Leave its bay-window behind, walk for fifteen minutes
and you confront the architectural scars of the City Centre - what remains of a
great medieval metropolis shattered when two-thirds of its buildings
disappeared in the blitz, stitched bluntly back together with 1950’s modernist
bravado. It’s difficult to know how to value a city. This blend of old and new
was once thrilling to those who flooded in to work in the booming factories. After the horrors of two world wars, it
represented a dignified post-war settlement. “The principle of Liberalism is
trust in the people, qualified by prudence, “, the great Liberal Prime-Minister
Gladstone offered in 1885. In Coventry, the decent liberal values of hard-work
and egalitarianism finally rose, phoenix-like, from the indecent ashes of war. Almost.

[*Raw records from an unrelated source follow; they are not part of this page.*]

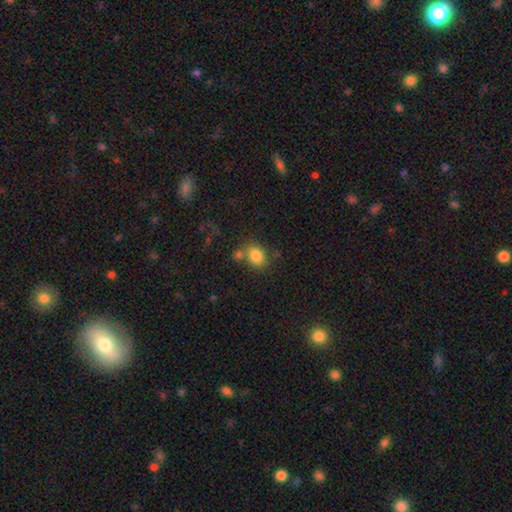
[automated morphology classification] Q: Smooth or featured?
A: smooth (82%); runner-up: star or artifact (10%)
Q: How rounded?
A: round (58%); runner-up: in between (41%)
Q: Merging?
A: none (60%); runner-up: merger (22%)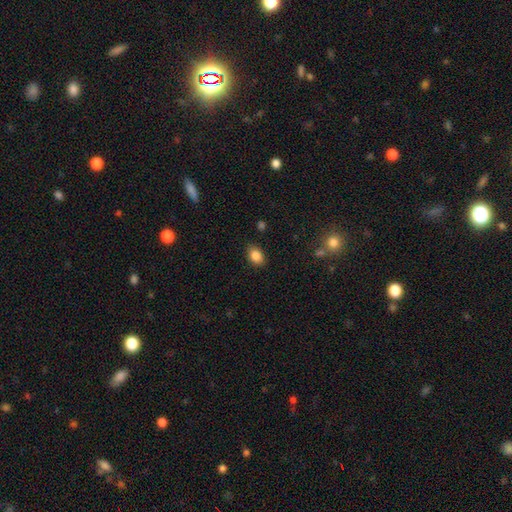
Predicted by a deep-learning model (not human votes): The model was most divided on "how rounded": in between: 74%, round: 25%, cigar-shaped: 1%. More confident: merging — none (85%); smooth or featured — smooth (85%).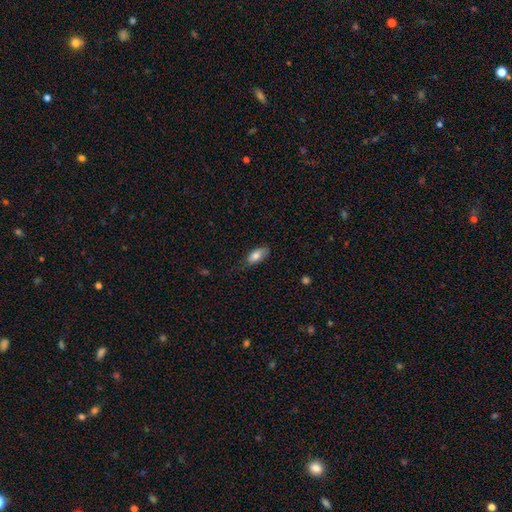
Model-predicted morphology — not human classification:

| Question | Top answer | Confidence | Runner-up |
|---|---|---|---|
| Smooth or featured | smooth | 80% | featured or disk (13%) |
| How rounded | in between | 88% | cigar-shaped (9%) |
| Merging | none | 65% | minor disturbance (27%) |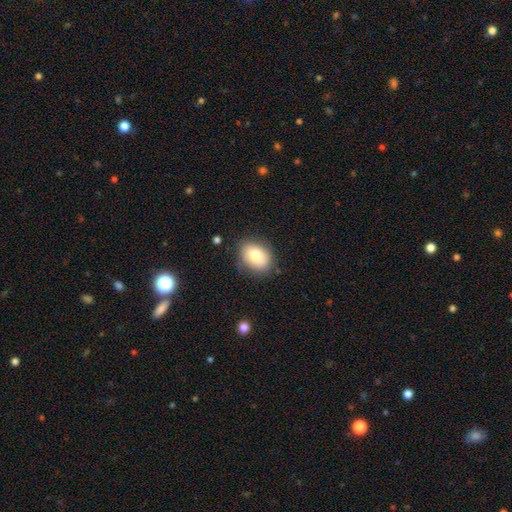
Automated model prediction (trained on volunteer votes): smooth_or_featured: smooth (p=0.79) [alt: featured or disk p=0.13]
how_rounded: in between (p=0.68) [alt: round p=0.31]
merging: none (p=0.76) [alt: minor disturbance p=0.18]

While my Dad was counting his pennies, I’d either be
doing my homework or day-dreaming. It’s difficult to know how to value a
culture. I read the Daily Mirror. I read the New Statesman. I read poetry. I
knew from family history the tyranny of the English oppression of the Irish,
the English oppression of its own working-class. “Get yourself an education, then
you can go and clean toilets”, was the puzzling mantra from my Irish maternal
line. My Mum was, indeed, a cleaner. Her money added a few nicer touches to the
house. My Dad was wary about all this aspiration. Working wasn’t about gaining
materially, it was about buying a life safe from both the authorities and the
vagaries of market forces. He sensed it could all disappear so easily. Yet I believed in an inevitable political and
social progress. We had peace and
democracy. My sister and I would be the first in our family to study at
university. Children, fulfilling work, sexual freedom, economic independence. I
had it all, as would my daughters. Almost.
As the For Sale board goes up, I have to wonder. What
do we own in the end, those of us whose parents were allowed the promise of a
better life while it was convenient to offer it to them? Those whose
grandparents were shovelled in to a mass grave when Coventry was bombed? This
city is worth little now that its industry has gone and the semi-detached
houses even less. My progress allowed me
a place as a senior editor at The Sunday Times for many years but now I am
redundant, I know how fragile that was. I was not entitled.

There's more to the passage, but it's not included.